Australia lets contract for Northern Endeavour Phase 1 decommissioning

The Australian Government has awarded a $325 million (Aus.) contract to UK-based Petrofac Facilities Management for the first stage of clean-up at the abandoned Laminaria-Corallina oil fields in the Timor Sea.

Stage one involves the disconnection of the Northern Endeavour FPSO from subsea equipment at the fields, which were abandoned when owner Northern Oil & Gas Australia entered liquidation in 2019.

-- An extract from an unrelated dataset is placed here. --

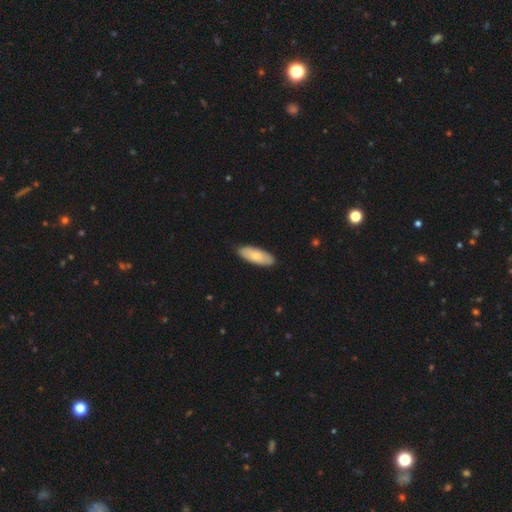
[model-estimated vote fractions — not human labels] Smooth or featured? smooth (70%)
How rounded? in between (78%)
Merging? none (86%)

The government has taken charge of cleanup but passed legislation in Federal Parliament to impose a temporary levy on the industry in Australia to recover the costs of removing infrastructure at the field and remediating the site, delivering on the government’s commitment that Australian taxpayers are not left footing the bill, according to Resources Minister Keith Pitt.

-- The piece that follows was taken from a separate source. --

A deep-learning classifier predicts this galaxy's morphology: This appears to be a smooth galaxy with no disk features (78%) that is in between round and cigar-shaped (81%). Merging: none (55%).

The legislation was passed despite disapproval from companies led by Chevron, ExxonMobil, and Shell, who were opposed to funding decommissioning of a site in which they were not involved.

Petrofac expects disconnection of Northern Endeavour to take about 18 months.

Kinder Morgan-backed Ruby Pipeline files Chapter 11

Kinder Morgan Inc.-backed Ruby Pipeline LLC, a natural gas pipeline joint venture with Pembina Pipeline Corp., filed to reorganize under Chapter 11 of the Bankruptcy Code in response to a $475 million unsecured bond repayment obligation.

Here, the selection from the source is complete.